L’aide à dominante pédagogique prend effectivement forme une fois que des activités d’investigation ont eu lieu. Il s’agit de mettre en place pour l’élève un projet d’aide individualisée. Ce projet tient compte des avis des différents partenaires : le maître généraliste, le maître E, les parents, l’élève, le psychologue scolaire. Les activités mises en place diffèrent de celles proposées en classe, l’aide ne se fonde pas seulement sur ce qui n’a pas été compris en classe. Il y a souvent confusion chez les différents partenaires : l’aide à dominante pédagogique est assimilée au soutien scolaire – d’où la possibilité de conflits déjà évoquée –. Les activités pédagogiques proposées sont de type « médiationnel », le maître E est un médiateur entre l’enfant en difficulté et les apprentissages. Le travail de médiation est essentiellement relationnel et laisse une large part à l’oralisation. L’enfant en difficulté, pour prendre conscience aussi bien de ses lacunes que de ses capacités cognitives, explicite ses représentations mentales de la tâche à accomplir ainsi que le choix de ses stratégies. Il comprend ainsi ce qui ne fonctionne pas et modifie sa démarche. Cette oralisation permet au maître E de relever des indices quant aux difficultés éprouvées par l’élève et y apporter une remédiation. Ces deux activités sont presque simultanées. Ainsi, si ses maîtres et ses pairs accordent le droit de parole et surtout écoutent l’enfant en difficulté, les regards sur celui-ci changent et c’est seulement par ce changement que l’élève est en mesure de progresser.
Le fait de quitter sa classe pour « aller travailler dans une autre est essentiel pour que l’enfant progresse. Il va faire des acquisitions qui vont lui permettre de prendre conscience de ses progrès, en suscitant l’expérience de la réussite » 118 . De retour dans sa classe d’origine, il se sent plus fort, prouve qu’il est en mesure « de faire comme les autres ». L’élève réussit avec le maître spécialisé là où le maître généraliste est impuissant. A ce dernier de ne pas se sentir atteint dans ses compétences professionnelles. Si l’on considère que le travail effectué auprès de l’élève en difficulté n’est pas un travail d’équipe, alors une situation de jalousie peut s’installer, mettant en péril l’action d’aide.

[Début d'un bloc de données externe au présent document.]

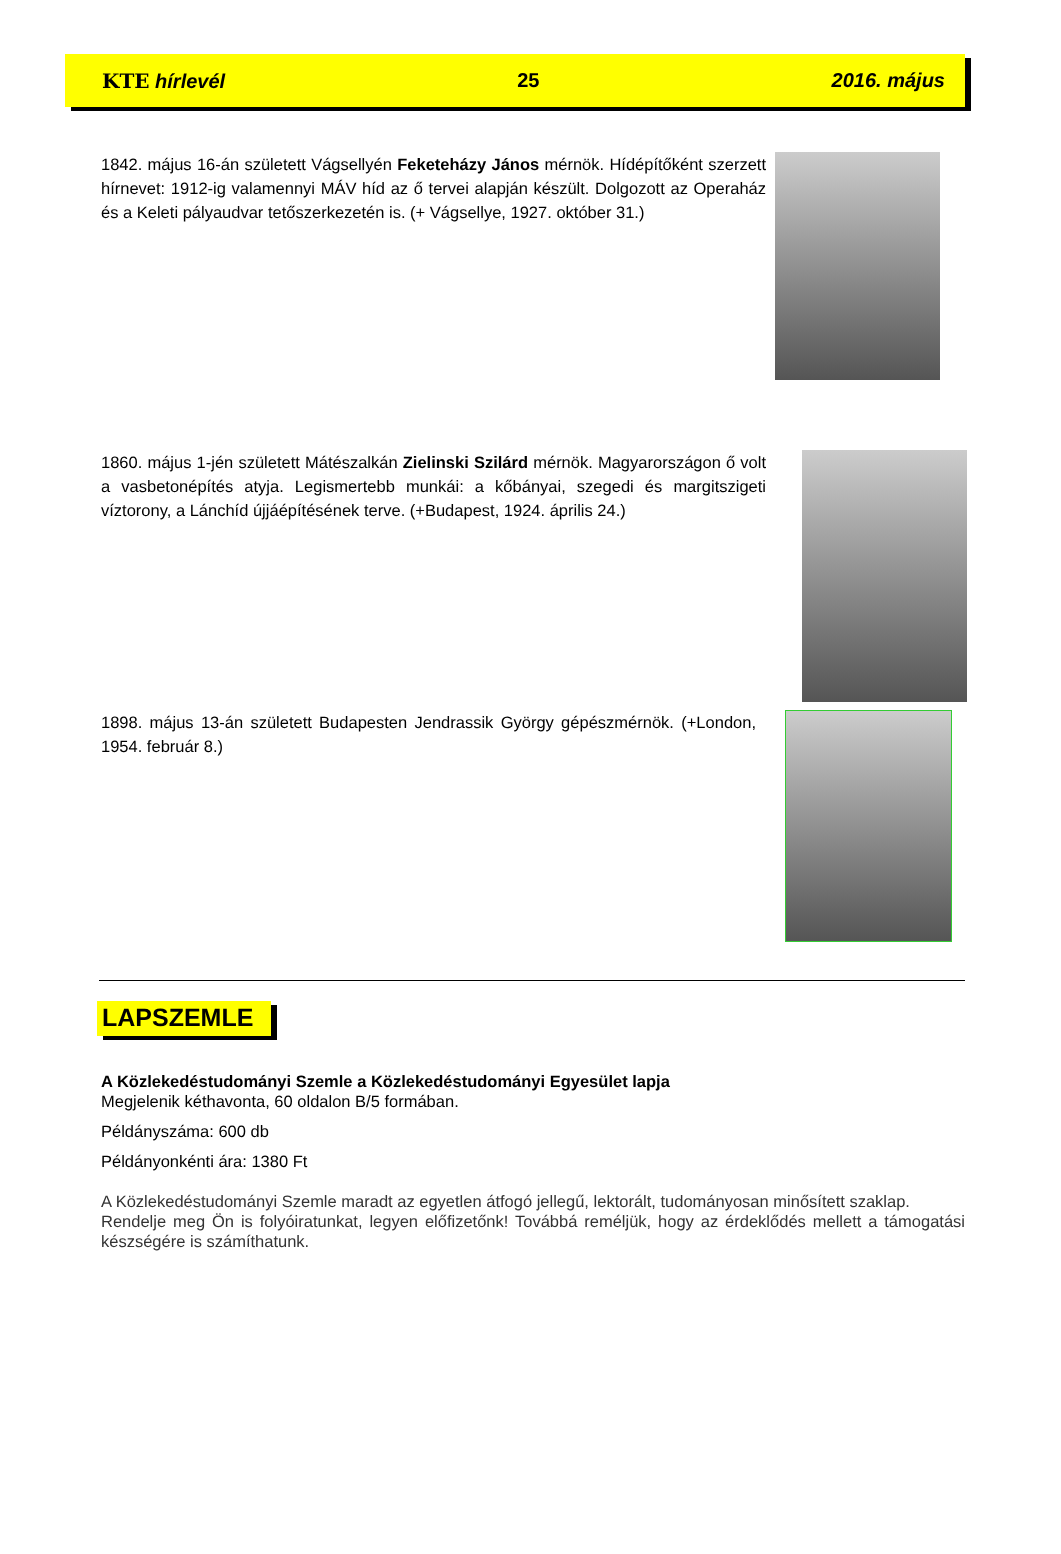KTE hírlevél 25 2016. május
1842. május 16-án született Vágsellyén Feketeházy János mérnök. Hídépítőként szerzett hírnevet: 1912-ig valamennyi MÁV híd az ő tervei alapján készült. Dolgozott az Operaház és a Keleti pályaudvar tetőszerkezetén is. (+ Vágsellye, 1927. október 31.)
1860. május 1-jén született Mátészalkán Zielinski Szilárd mérnök. Magyarországon ő volt a vasbetonépítés atyja. Legismertebb munkái: a kőbányai, szegedi és margitszigeti víztorony, a Lánchíd újjáépítésének terve. (+Budapest, 1924. április 24.)
1898. május 13-án született Budapesten Jendrassik György gépészmérnök. (+London, 1954. február 8.)
LAPSZEMLE
A Közlekedéstudományi Szemle a Közlekedéstudományi Egyesület lapja
Megjelenik kéthavonta, 60 oldalon B/5 formában.
Példányszáma: 600 db
Példányonkénti ára: 1380 Ft
A Közlekedéstudományi Szemle maradt az egyetlen átfogó jellegű, lektorált, tudományosan minősített szaklap.
Rendelje meg Ön is folyóiratunkat, legyen előfizetőnk! Továbbá reméljük, hogy az érdeklődés mellett a támogatási készségére is számíthatunk.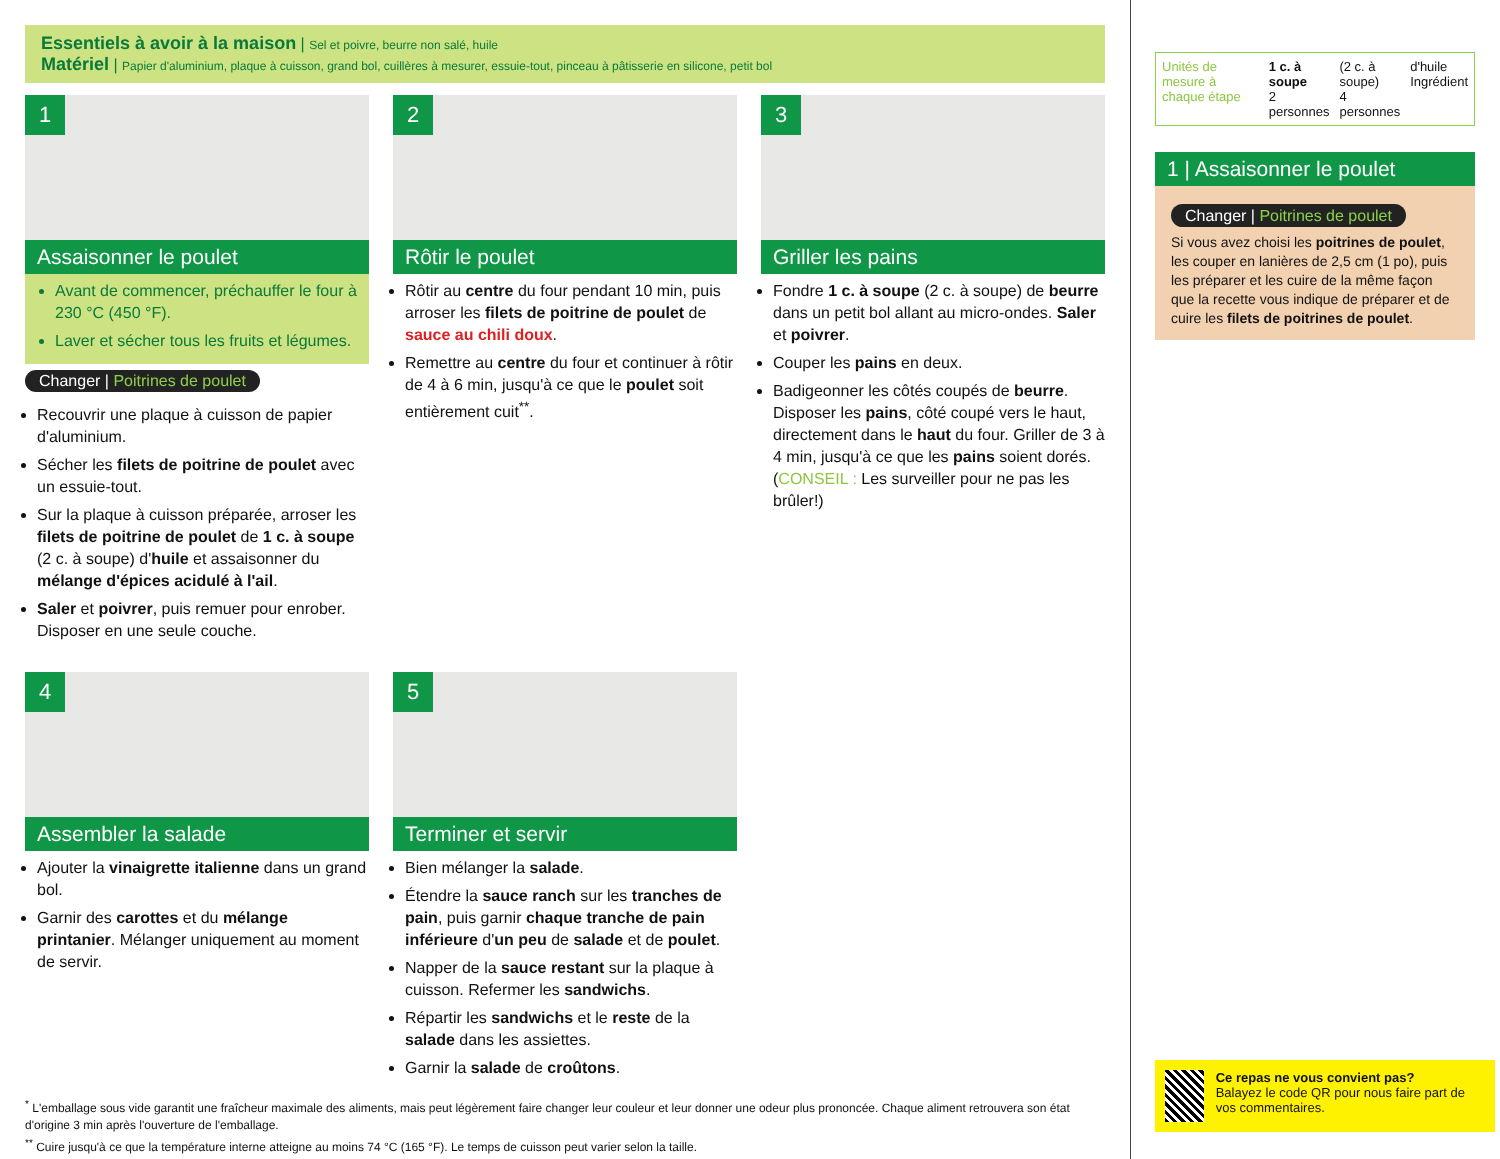Essentiels à avoir à la maison | Sel et poivre, beurre non salé, huile
Matériel | Papier d'aluminium, plaque à cuisson, grand bol, cuillères à mesurer, essuie-tout, pinceau à pâtisserie en silicone, petit bol
1
Assaisonner le poulet
Avant de commencer, préchauffer le four à 230 °C (450 °F).
Laver et sécher tous les fruits et légumes.
Changer | Poitrines de poulet
Recouvrir une plaque à cuisson de papier d'aluminium.
Sécher les filets de poitrine de poulet avec un essuie-tout.
Sur la plaque à cuisson préparée, arroser les filets de poitrine de poulet de 1 c. à soupe (2 c. à soupe) d'huile et assaisonner du mélange d'épices acidulé à l'ail.
Saler et poivrer, puis remuer pour enrober. Disposer en une seule couche.
2
Rôtir le poulet
Rôtir au centre du four pendant 10 min, puis arroser les filets de poitrine de poulet de sauce au chili doux.
Remettre au centre du four et continuer à rôtir de 4 à 6 min, jusqu'à ce que le poulet soit entièrement cuit<sup>**</sup>.
3
Griller les pains
Fondre 1 c. à soupe (2 c. à soupe) de beurre dans un petit bol allant au micro-ondes. Saler et poivrer.
Couper les pains en deux.
Badigeonner les côtés coupés de beurre. Disposer les pains, côté coupé vers le haut, directement dans le haut du four. Griller de 3 à 4 min, jusqu'à ce que les pains soient dorés. (CONSEIL : Les surveiller pour ne pas les brûler!)
4
Assembler la salade
Ajouter la vinaigrette italienne dans un grand bol.
Garnir des carottes et du mélange printanier. Mélanger uniquement au moment de servir.
5
Terminer et servir
Bien mélanger la salade.
Étendre la sauce ranch sur les tranches de pain, puis garnir chaque tranche de pain inférieure d'un peu de salade et de poulet.
Napper de la sauce restant sur la plaque à cuisson. Refermer les sandwichs.
Répartir les sandwichs et le reste de la salade dans les assiettes.
Garnir la salade de croûtons.
<sup>*</sup> L'emballage sous vide garantit une fraîcheur maximale des aliments, mais peut légèrement faire changer leur couleur et leur donner une odeur plus prononcée. Chaque aliment retrouvera son état d'origine 3 min après l'ouverture de l'emballage.
<sup>**</sup> Cuire jusqu'à ce que la température interne atteigne au moins 74 °C (165 °F). Le temps de cuisson peut varier selon la taille.
Unités de mesure à chaque étape 1 c. à soupe
2 personnes (2 c. à soupe)
4 personnes d'huile
Ingrédient
1 | Assaisonner le poulet
Changer | Poitrines de poulet
Si vous avez choisi les poitrines de poulet, les couper en lanières de 2,5 cm (1 po), puis les préparer et les cuire de la même façon que la recette vous indique de préparer et de cuire les filets de poitrines de poulet.
Ce repas ne vous convient pas?
Balayez le code QR pour nous faire part de vos commentaires.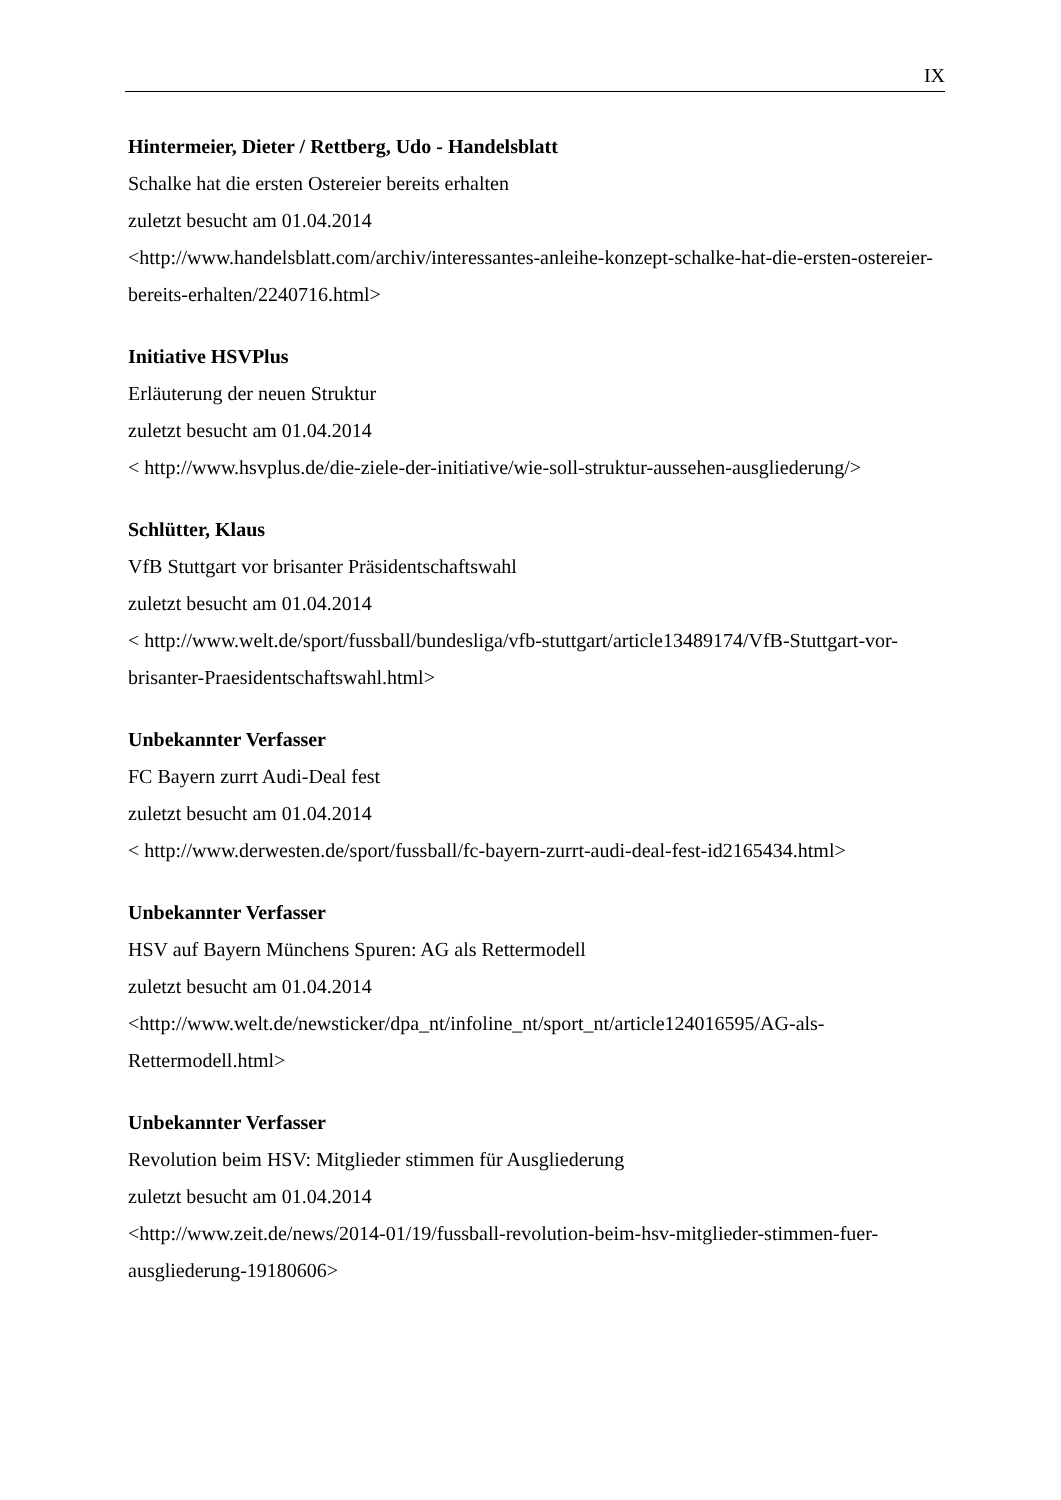IX
Hintermeier, Dieter / Rettberg, Udo - Handelsblatt
Schalke hat die ersten Ostereier bereits erhalten
zuletzt besucht am 01.04.2014
<http://www.handelsblatt.com/archiv/interessantes-anleihe-konzept-schalke-hat-die-ersten-ostereier-bereits-erhalten/2240716.html>
Initiative HSVPlus
Erläuterung der neuen Struktur
zuletzt besucht am 01.04.2014
< http://www.hsvplus.de/die-ziele-der-initiative/wie-soll-struktur-aussehen-ausgliederung/>
Schlütter, Klaus
VfB Stuttgart vor brisanter Präsidentschaftswahl
zuletzt besucht am 01.04.2014
< http://www.welt.de/sport/fussball/bundesliga/vfb-stuttgart/article13489174/VfB-Stuttgart-vor-brisanter-Praesidentschaftswahl.html>
Unbekannter Verfasser
FC Bayern zurrt Audi-Deal fest
zuletzt besucht am 01.04.2014
< http://www.derwesten.de/sport/fussball/fc-bayern-zurrt-audi-deal-fest-id2165434.html>
Unbekannter Verfasser
HSV auf Bayern Münchens Spuren: AG als Rettermodell
zuletzt besucht am 01.04.2014
<http://www.welt.de/newsticker/dpa_nt/infoline_nt/sport_nt/article124016595/AG-als-Rettermodell.html>
Unbekannter Verfasser
Revolution beim HSV: Mitglieder stimmen für Ausgliederung
zuletzt besucht am 01.04.2014
<http://www.zeit.de/news/2014-01/19/fussball-revolution-beim-hsv-mitglieder-stimmen-fuer-ausgliederung-19180606>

Les tâches du maître E sont multiples : actions sur les apprentissages scolaires, mise en place de relations de confiance favorisant, entre autre, le désir d’apprendre, aide au changement du regard de tous. Ce dernier point peut donner lieu à des frictions dues aux différences de point de vue et à la rigidité des personnes. Cet élément rejoint notre hypothèse de recherche. L’aide du maître E, pour être pleinement efficace, s’accompagne d’une collaboration étroite entre les acteurs et les usagers du système éducatif. Cette collaboration souvent difficile, nous amène à nous interroger sur ce qui fait obstacle à de bonnes relations au service de l’élève aidé.
Grande section de maternelle/ cours préparatoire.
GILLIG J.-M. 1998. L’aide aux enfants en difficulté à l’école, Paris, Dunod, p. 99.
Circulaire 90.082 : « Mise en place et organisation des réseaux d’aides spécialisées aux élèves en difficulté ».